The Federal Government in April announced childcare would be completely free to all parents, while paying a portion of the operating cost of childcare centres.
But as demand for services picked back up, the Government revealed it would be rolling back the support earlier than anticipated and parents would need to start paying childcare fees from July 13.
Ms Carnell said reinstating the childcare costs while many parents were still struggling would mean a loss of jobs, and many having to close down their small businesses.
“For those that are living on JobKeeper or on significantly reduced income they simply can’t afford the reinstated childcare fees and that could force parents — many of whom are mums — out of their jobs,” she said.
“That’s detrimental to their business and even worse for the economy.

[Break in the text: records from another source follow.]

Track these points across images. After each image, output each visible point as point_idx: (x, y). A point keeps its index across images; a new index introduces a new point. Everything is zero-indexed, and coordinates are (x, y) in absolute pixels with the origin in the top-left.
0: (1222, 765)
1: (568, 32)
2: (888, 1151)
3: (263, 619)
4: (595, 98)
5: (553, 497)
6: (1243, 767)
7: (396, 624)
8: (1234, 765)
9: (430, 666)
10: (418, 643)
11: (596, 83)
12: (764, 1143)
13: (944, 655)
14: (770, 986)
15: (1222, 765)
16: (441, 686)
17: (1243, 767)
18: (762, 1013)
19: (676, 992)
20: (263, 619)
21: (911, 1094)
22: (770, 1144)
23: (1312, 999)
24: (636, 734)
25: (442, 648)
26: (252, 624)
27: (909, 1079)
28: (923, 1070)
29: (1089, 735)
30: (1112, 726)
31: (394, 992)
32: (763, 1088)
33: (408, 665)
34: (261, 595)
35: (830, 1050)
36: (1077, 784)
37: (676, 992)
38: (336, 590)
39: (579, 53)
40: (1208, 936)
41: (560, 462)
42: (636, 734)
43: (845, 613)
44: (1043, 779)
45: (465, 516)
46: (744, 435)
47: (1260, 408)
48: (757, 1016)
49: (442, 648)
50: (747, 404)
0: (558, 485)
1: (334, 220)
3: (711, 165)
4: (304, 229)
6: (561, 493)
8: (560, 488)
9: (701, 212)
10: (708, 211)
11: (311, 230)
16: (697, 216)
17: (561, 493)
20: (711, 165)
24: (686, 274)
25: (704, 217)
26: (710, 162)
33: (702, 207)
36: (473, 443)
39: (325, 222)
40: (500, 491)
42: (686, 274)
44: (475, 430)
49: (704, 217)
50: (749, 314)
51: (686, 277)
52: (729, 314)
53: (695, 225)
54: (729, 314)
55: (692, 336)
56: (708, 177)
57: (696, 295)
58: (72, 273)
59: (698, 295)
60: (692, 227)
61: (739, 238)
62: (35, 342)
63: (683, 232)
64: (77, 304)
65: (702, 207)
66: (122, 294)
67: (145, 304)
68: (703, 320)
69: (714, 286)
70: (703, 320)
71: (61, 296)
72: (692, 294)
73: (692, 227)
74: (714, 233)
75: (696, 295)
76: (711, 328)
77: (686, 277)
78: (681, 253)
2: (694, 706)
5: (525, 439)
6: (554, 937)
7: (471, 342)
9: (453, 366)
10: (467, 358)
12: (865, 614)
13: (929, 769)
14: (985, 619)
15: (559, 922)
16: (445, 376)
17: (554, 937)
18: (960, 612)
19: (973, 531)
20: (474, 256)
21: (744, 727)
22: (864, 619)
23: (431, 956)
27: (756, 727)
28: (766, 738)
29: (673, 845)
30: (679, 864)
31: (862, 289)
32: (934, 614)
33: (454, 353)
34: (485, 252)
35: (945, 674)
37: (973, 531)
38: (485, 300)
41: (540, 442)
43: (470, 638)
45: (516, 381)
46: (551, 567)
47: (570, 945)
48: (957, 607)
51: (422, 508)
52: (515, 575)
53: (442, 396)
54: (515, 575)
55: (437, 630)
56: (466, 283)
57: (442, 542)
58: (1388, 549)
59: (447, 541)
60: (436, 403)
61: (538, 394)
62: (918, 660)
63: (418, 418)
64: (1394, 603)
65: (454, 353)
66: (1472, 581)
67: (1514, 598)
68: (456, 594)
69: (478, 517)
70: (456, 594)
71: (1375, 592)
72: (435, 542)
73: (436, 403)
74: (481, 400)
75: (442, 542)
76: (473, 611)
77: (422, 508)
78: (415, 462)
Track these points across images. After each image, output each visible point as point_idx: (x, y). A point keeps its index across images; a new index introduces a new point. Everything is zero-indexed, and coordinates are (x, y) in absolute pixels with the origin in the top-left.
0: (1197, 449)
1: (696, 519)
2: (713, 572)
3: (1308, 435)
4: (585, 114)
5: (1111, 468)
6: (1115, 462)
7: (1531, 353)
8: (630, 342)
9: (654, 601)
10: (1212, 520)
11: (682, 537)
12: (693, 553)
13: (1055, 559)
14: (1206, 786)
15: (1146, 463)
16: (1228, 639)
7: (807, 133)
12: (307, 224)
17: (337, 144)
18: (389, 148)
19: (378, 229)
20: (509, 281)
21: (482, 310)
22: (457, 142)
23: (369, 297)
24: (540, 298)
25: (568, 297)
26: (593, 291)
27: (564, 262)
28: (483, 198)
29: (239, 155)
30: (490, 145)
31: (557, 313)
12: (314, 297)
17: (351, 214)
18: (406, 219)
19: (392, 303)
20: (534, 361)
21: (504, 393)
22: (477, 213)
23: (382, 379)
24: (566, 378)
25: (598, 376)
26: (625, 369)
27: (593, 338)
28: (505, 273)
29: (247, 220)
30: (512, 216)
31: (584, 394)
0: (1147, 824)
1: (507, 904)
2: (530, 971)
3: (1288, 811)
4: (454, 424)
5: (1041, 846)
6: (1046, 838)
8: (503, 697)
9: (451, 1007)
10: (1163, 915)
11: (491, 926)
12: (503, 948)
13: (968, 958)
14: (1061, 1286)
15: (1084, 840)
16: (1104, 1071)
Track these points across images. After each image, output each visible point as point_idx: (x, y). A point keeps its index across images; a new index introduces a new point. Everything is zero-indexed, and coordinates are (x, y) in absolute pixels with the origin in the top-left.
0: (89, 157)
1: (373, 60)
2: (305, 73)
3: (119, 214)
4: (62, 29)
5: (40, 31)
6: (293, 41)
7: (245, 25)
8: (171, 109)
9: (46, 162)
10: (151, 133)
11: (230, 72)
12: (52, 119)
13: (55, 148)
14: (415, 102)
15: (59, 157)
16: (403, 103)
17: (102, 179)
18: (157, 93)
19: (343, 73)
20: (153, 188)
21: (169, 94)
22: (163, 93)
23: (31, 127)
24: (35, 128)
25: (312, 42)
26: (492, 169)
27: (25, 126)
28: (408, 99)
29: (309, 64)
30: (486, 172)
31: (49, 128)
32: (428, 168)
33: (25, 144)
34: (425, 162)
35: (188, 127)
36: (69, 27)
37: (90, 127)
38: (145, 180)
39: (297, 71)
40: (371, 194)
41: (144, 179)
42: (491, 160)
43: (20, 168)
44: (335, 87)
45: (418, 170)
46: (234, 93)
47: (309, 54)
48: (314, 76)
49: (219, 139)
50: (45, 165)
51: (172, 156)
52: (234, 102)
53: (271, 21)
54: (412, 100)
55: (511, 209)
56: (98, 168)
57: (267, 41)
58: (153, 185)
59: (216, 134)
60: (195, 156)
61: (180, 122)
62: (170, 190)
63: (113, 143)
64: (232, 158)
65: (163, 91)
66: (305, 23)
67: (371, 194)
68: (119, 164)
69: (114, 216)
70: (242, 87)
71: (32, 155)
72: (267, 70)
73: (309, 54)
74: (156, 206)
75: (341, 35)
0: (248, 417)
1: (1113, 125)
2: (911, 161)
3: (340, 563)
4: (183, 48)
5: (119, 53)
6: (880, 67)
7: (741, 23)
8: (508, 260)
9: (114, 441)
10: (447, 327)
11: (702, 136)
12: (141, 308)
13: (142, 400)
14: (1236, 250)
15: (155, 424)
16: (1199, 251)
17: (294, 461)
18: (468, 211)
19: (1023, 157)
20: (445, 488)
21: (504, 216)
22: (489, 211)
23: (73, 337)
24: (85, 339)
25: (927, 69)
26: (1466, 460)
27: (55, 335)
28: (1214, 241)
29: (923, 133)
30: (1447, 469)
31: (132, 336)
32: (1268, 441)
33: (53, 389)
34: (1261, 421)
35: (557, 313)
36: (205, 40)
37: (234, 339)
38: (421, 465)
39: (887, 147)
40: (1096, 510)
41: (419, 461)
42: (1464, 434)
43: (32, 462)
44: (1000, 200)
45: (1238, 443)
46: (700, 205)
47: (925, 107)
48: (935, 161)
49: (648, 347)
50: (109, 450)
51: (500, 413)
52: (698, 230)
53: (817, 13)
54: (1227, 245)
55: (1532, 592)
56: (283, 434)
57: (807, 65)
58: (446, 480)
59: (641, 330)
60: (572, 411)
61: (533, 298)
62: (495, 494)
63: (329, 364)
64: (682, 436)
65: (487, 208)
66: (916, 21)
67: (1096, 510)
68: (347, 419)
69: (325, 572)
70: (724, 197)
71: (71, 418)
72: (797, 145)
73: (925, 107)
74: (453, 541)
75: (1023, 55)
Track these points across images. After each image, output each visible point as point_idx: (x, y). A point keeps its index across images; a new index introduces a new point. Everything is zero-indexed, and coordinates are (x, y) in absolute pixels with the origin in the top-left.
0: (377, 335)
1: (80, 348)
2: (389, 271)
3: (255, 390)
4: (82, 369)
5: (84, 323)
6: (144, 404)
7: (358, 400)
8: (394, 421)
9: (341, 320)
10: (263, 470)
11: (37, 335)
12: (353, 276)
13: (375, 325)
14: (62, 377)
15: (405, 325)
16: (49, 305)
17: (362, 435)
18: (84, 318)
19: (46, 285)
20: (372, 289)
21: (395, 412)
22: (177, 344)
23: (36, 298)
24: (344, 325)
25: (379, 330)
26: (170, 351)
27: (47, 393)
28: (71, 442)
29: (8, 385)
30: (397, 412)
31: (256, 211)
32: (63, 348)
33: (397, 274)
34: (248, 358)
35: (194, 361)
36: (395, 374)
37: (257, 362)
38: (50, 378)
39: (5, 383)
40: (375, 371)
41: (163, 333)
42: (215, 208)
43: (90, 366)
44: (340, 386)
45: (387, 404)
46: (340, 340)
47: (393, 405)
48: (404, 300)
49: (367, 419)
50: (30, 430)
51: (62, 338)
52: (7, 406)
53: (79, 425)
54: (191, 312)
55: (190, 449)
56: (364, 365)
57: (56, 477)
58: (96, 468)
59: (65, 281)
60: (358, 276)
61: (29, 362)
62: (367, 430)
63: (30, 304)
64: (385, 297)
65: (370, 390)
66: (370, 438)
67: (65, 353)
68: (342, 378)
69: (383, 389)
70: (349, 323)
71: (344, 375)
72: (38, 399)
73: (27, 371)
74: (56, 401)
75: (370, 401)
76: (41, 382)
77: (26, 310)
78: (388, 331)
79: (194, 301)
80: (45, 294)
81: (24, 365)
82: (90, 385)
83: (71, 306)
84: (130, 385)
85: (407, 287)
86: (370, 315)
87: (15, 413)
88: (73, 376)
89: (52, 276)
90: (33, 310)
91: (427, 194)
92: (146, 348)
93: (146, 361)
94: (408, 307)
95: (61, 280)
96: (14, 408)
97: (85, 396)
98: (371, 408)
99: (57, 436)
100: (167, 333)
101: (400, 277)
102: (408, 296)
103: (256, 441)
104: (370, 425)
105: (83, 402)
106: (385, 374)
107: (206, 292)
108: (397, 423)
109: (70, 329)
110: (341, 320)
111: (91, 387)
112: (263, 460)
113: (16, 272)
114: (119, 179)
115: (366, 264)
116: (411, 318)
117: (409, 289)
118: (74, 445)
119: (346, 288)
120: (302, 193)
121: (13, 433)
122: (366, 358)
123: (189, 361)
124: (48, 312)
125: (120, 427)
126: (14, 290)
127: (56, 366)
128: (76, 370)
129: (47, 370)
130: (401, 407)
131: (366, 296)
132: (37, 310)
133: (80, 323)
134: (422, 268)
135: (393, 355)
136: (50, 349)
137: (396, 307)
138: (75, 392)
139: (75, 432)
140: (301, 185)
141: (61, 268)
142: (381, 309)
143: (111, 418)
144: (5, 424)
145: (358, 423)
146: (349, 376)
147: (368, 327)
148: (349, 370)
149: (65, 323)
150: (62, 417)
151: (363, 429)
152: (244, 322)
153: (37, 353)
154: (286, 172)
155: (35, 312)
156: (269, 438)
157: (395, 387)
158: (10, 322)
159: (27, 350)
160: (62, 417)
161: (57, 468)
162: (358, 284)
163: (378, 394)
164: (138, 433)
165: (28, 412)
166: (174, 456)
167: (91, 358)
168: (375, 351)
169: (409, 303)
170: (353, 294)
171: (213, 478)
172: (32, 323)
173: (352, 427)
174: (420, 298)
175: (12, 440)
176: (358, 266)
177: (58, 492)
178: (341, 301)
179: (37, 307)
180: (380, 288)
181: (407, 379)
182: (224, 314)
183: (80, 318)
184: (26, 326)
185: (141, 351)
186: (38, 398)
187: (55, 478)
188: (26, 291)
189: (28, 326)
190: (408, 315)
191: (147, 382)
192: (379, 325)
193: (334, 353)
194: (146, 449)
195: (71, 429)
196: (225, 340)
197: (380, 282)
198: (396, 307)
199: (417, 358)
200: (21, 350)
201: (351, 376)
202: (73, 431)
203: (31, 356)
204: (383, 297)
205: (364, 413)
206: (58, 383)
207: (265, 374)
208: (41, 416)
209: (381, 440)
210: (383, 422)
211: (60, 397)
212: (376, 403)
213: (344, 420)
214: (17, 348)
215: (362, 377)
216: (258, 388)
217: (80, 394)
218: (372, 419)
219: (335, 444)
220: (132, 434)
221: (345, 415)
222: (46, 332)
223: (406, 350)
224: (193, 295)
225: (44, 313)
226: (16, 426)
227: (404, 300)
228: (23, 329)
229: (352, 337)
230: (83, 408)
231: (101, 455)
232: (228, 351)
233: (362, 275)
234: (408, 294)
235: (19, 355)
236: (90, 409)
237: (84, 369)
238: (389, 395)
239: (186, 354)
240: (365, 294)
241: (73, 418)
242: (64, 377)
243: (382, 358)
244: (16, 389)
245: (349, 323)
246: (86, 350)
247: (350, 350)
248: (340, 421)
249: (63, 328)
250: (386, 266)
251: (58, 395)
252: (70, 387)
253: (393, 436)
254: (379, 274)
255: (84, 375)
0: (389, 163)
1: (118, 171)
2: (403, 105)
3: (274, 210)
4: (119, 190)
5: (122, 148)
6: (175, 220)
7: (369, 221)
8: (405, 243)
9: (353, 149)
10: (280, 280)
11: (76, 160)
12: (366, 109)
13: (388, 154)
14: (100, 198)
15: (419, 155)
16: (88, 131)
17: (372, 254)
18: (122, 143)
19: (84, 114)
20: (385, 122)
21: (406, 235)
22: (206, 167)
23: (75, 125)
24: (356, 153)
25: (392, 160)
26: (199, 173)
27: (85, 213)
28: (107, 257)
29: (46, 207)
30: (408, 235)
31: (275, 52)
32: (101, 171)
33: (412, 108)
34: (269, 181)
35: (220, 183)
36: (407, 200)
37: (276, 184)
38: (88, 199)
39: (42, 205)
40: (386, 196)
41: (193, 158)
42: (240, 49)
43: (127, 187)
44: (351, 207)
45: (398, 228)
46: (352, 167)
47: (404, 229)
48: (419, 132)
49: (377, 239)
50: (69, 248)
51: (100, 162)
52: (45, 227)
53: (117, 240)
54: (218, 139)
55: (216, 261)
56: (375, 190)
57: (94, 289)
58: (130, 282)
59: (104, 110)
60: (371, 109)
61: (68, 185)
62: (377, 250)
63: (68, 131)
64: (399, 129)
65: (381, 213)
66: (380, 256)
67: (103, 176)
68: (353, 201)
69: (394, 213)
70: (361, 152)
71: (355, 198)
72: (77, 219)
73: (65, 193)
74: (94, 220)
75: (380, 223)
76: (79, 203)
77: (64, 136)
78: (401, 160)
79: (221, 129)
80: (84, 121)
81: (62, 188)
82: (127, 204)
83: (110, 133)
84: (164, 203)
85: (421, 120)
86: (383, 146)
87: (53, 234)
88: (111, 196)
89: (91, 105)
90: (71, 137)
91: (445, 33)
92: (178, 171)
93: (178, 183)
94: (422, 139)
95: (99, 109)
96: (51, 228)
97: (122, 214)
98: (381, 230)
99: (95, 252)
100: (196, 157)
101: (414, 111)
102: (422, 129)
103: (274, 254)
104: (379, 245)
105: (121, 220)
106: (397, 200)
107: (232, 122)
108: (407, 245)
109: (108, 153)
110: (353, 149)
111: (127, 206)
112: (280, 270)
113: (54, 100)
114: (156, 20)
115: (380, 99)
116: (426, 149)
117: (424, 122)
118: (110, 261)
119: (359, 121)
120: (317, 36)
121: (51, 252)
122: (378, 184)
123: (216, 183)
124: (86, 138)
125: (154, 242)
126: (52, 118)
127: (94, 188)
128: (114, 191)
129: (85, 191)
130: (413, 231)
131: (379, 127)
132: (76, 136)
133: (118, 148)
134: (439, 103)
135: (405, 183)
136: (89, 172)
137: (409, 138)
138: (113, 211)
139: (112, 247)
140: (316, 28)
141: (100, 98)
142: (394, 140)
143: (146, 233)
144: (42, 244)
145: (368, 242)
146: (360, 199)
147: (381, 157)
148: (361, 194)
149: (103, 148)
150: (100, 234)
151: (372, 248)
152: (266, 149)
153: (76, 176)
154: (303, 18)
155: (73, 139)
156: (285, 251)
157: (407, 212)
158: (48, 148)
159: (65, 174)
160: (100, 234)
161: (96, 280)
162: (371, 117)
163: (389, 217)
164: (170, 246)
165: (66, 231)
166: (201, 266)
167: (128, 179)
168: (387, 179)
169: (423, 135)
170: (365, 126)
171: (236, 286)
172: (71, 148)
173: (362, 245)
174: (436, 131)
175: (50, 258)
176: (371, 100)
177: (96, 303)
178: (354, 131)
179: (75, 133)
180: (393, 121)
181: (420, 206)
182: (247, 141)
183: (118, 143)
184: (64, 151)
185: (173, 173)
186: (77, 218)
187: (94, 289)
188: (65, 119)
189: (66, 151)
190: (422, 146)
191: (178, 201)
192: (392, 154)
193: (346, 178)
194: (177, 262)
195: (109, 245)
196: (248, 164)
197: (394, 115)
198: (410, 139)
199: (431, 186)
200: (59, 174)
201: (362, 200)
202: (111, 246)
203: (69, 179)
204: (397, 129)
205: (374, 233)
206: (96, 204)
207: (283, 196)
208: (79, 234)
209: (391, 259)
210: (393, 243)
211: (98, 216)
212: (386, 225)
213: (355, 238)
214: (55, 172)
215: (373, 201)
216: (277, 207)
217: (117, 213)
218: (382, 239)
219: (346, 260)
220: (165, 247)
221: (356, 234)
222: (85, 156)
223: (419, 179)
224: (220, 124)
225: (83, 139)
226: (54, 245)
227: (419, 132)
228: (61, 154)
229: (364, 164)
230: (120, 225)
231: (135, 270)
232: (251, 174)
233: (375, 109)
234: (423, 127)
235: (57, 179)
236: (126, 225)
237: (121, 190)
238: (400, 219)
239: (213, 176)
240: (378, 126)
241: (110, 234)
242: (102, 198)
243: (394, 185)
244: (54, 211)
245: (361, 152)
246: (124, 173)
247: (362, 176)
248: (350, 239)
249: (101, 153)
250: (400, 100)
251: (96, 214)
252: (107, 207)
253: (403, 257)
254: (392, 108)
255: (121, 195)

In my view, childcare is an essential service for parents in small business and it needs to be affordable.”
With free childcare turned off, Ms Carnell said there wasn’t “any doubt” more small businesses would fold than if it had remained available.
The West Australian reported last month parents were being forced to choose between groceries and childcare as the Government announced the end of the free childcare scheme.
For low-income families who earned less than $60,000, the portion of those who said childcare impacted how much food they bought was 64 per cent.
Ms Carnell said there was a “double dividend” for childcare investment.
“You get a double dividend for childcare, you increase workplace participation rates and you achieve much needed early education and you deliver job growth,” she said.
She also urged for reform to the awards system to help Australian mums and dads running their own business navigate overly-complex rules and regulations.
“Simplify it – introduce a Small Business Award,” she said.
She also urged for more Government contracts, which were worth $64 billion dollars in 2018 alone, to be awarded to small businesses.
“The Government should be giving as much business as possible to small to medium businesses, Australian businesses,” she said.
“If you want them to employ here, to create jobs and the economy going, let’s give them business. That is the quickest and simplest way to go.
“We should only give work to big businesses when the SME sector can’t do it.”